18J’ignore bien sûr quel sera son retentissement, mais un tel livre me semble appelé à marquer. Évitant toute forme de jargon, il ouvre de nombreuses pistes de recherche pour l’histoire des images et devrait à plusieurs titres intéresser aussi bien les historiens du livre que ceux des images et de la littérature. Au-delà du public des historiens de la culture au sens large, il me paraît en outre susceptible de recueillir les faveurs des amateurs éclairés et des curieux. O. Lugon propose en effet un parcours qui se lit avec beaucoup de plaisir et de facilité, sous la forme d’un volume dont la qualité formelle est tout bonnement épatante sans qu’il manifeste pour autant une volonté d’en mettre plein la vue.

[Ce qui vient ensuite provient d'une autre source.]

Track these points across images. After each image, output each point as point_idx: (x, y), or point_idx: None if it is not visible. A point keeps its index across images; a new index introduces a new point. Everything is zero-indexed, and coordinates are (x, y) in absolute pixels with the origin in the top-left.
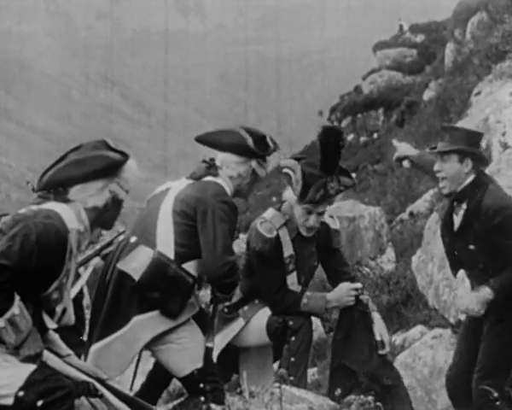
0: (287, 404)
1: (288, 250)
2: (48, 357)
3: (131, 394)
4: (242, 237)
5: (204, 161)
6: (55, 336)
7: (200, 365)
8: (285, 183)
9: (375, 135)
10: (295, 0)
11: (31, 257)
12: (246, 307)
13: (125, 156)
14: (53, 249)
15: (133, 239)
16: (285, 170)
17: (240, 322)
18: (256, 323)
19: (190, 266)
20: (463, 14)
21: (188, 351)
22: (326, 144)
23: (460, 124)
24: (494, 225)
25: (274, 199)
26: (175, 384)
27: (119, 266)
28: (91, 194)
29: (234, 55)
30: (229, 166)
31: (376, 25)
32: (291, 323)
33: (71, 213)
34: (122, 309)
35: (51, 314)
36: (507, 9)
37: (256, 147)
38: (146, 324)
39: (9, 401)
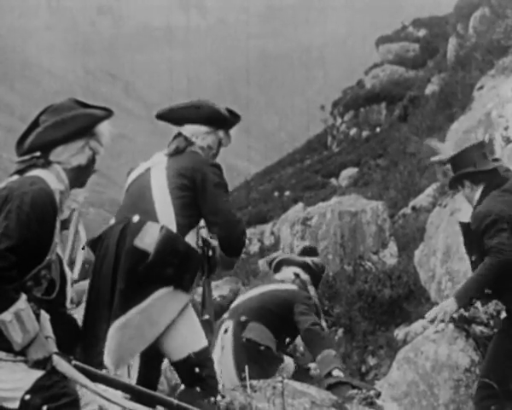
0: (289, 398)
1: None
2: (58, 362)
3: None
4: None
5: (179, 134)
6: (45, 317)
7: (197, 348)
8: None
9: (378, 129)
10: None
11: (29, 227)
12: None
13: (108, 111)
14: (47, 212)
15: (136, 218)
16: None
17: None
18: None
19: (190, 238)
20: (466, 9)
21: (185, 334)
22: None
23: (462, 119)
24: (480, 230)
25: (276, 194)
26: (177, 379)
27: (136, 243)
28: (73, 153)
29: (235, 50)
30: (199, 137)
31: (378, 19)
32: None
33: (51, 176)
34: (140, 284)
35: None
36: (510, 4)
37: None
38: (166, 298)
39: (15, 405)
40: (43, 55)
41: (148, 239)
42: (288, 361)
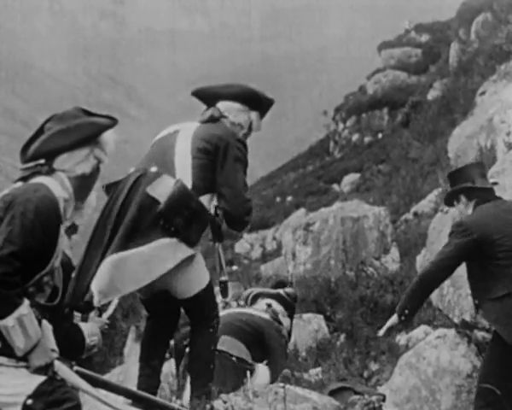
0: (291, 404)
1: None
2: (59, 368)
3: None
4: (246, 237)
5: (211, 107)
6: (48, 327)
7: (204, 285)
8: None
9: (380, 135)
10: (299, 0)
11: (33, 233)
12: None
13: (113, 120)
14: (52, 218)
15: (154, 169)
16: None
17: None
18: None
19: (204, 199)
20: (468, 14)
21: (194, 273)
22: None
23: (464, 124)
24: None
25: (278, 200)
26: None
27: (148, 190)
28: (78, 161)
29: (238, 53)
30: (231, 113)
31: (381, 24)
32: None
33: (55, 183)
34: (145, 229)
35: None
36: (511, 9)
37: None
38: (168, 248)
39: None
40: (46, 59)
41: (160, 189)
42: (263, 370)
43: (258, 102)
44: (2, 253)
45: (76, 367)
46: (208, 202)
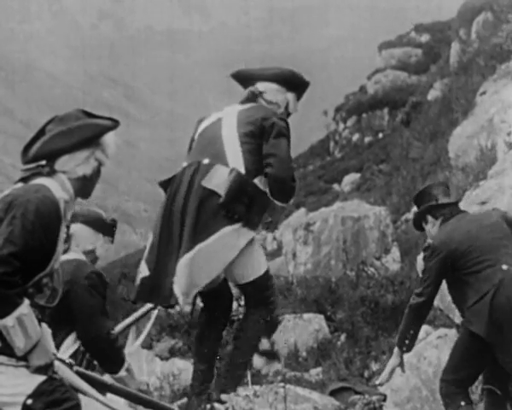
0: (291, 404)
1: None
2: (59, 367)
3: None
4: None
5: (248, 89)
6: (47, 331)
7: (262, 272)
8: None
9: (381, 135)
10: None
11: (33, 234)
12: None
13: (115, 122)
14: (52, 219)
15: (206, 161)
16: None
17: None
18: None
19: (258, 182)
20: (468, 14)
21: (254, 258)
22: None
23: (465, 124)
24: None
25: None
26: (179, 384)
27: (204, 183)
28: (79, 163)
29: (237, 53)
30: (269, 93)
31: (381, 24)
32: None
33: (56, 185)
34: (208, 222)
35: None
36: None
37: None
38: (232, 235)
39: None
40: (45, 58)
41: (216, 180)
42: None
43: (295, 84)
44: (2, 253)
45: (76, 368)
46: (262, 183)
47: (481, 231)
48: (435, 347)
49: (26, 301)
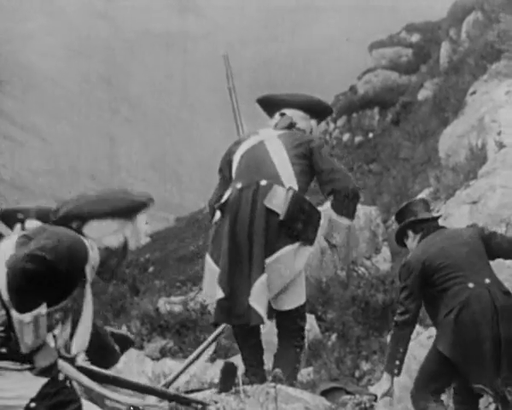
0: (282, 404)
1: None
2: (63, 367)
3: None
4: None
5: (283, 115)
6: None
7: (303, 301)
8: None
9: (371, 134)
10: (291, 0)
11: (61, 259)
12: None
13: (150, 200)
14: (81, 258)
15: (264, 182)
16: None
17: None
18: None
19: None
20: (459, 14)
21: (298, 288)
22: None
23: (455, 124)
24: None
25: None
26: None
27: (266, 203)
28: (106, 233)
29: (231, 55)
30: (297, 121)
31: (371, 24)
32: None
33: (87, 242)
34: (271, 241)
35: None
36: (502, 8)
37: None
38: (293, 253)
39: None
40: (40, 59)
41: (276, 200)
42: None
43: (320, 112)
44: (35, 252)
45: (78, 364)
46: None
47: (453, 248)
48: (425, 347)
49: (45, 303)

19Le traitement des images, tout spécialement, procure un véritable bonheur de lecture. On rencontre au fil des pages différents types de documents : de nombreuses pages et double-pages de livres, qui permettent d’apprécier le travail de Bouvier, des documents professionnels (correspondances…), mais aussi des photographies de l’iconographe au travail. La grande variété, de nature, de taille et de mise en forme de ces images font de ce livre un digne héritier des ouvrages dont il traite. À l’évidence, l’auteur et les personnes qui ont conçu le volume ont recherché à produire à travers lui une forme d’hommage à une époque et à une manière de concevoir le livre illustré. Le soin remarquable qu’ils ont apporté à la réalisation formelle de l’ensemble est tout à leur honneur et pour le plus grand plaisir du lecteur.

20Dans les comptes rendus de ce type, il est souvent de bon ton, pour atténuer son enthousiasme en montrant que l’on n’a pas perdu tout esprit critique, de pointer l’un ou l’autre défaut à l’ouvrage que l’on recense. L’on m’excusera, je l’espère, de ne pas sacrifier à cet usage, d’avoir été intéressé et même séduit sans la moindre réserve ou réticence, et de n’avoir pas trouvé matière à pinailler. Je crois que toute personne intéressée par l’histoire du livre illustré au xxsiècle devrait posséder dans sa bibliothèque ce livre, remarquable à tous égards. Difficile d’en attendre moins d’un ouvrage portant sur un tel sujet, mais encore fallait-il parvenir à relever le défi de la qualité qui a fait la réputation du livre illustré en Suisse romande.